══ SUPPLIED MATERIAL ══
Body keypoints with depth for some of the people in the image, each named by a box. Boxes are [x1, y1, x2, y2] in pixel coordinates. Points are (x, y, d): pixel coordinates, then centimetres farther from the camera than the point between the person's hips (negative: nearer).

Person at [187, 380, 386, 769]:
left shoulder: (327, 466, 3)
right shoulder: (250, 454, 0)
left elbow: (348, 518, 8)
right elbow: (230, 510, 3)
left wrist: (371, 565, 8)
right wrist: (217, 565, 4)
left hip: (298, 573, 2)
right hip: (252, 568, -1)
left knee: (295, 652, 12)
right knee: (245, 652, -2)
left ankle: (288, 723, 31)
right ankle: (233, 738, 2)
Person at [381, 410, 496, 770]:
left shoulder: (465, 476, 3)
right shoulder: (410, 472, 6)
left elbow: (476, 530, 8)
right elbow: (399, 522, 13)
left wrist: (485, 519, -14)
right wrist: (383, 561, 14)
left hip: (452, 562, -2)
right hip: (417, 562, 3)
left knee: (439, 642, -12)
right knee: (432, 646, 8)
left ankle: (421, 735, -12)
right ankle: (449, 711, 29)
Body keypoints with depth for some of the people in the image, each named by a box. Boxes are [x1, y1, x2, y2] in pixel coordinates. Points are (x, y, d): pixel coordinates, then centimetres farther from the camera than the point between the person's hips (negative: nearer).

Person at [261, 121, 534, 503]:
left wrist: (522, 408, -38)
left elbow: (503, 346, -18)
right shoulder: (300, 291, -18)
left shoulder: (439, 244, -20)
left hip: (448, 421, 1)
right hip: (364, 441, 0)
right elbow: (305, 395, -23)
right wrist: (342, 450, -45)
═══
• **ABOUT THIS TASK**: Swap each "ankle" in the listing above for "foot", and reproduce the listing otherwise unchanged.

• **TASK RESPONSE**:
Body keypoints with depth for some of the people in the image, each named by a box. Boxes are [x1, y1, x2, y2] in pixel coordinates. Points are (x, y, d): pixel coordinates, then centimetres farther from the camera than the point between the person's hips (negative: nearer).

Person at [187, 380, 386, 769]:
left shoulder: (327, 466, 3)
right shoulder: (250, 454, 0)
left elbow: (348, 518, 8)
right elbow: (230, 510, 3)
left wrist: (371, 565, 8)
right wrist: (217, 565, 4)
left hip: (298, 573, 2)
right hip: (252, 568, -1)
left knee: (295, 652, 12)
right knee: (245, 652, -2)
left foot: (288, 723, 31)
right foot: (233, 738, 2)
Person at [381, 410, 496, 770]:
left shoulder: (465, 476, 3)
right shoulder: (410, 472, 6)
left elbow: (476, 530, 8)
right elbow: (399, 522, 13)
left wrist: (485, 519, -14)
right wrist: (383, 561, 14)
left hip: (452, 562, -2)
right hip: (417, 562, 3)
left knee: (439, 642, -12)
right knee: (432, 646, 8)
left foot: (421, 735, -12)
right foot: (449, 711, 29)
Body keypoints with depth for some of the people in the image, each named by a box. Boxes are [x1, y1, x2, y2] in pixel coordinates. Points are (x, y, d): pixel coordinates, then centimetres farther from the camera than the point between the person's hips (negative: nearer).

Person at [261, 121, 534, 503]:
left wrist: (522, 408, -38)
left elbow: (503, 346, -18)
right shoulder: (300, 291, -18)
left shoulder: (439, 244, -20)
left hip: (448, 421, 1)
right hip: (364, 441, 0)
right elbow: (305, 395, -23)
right wrist: (342, 450, -45)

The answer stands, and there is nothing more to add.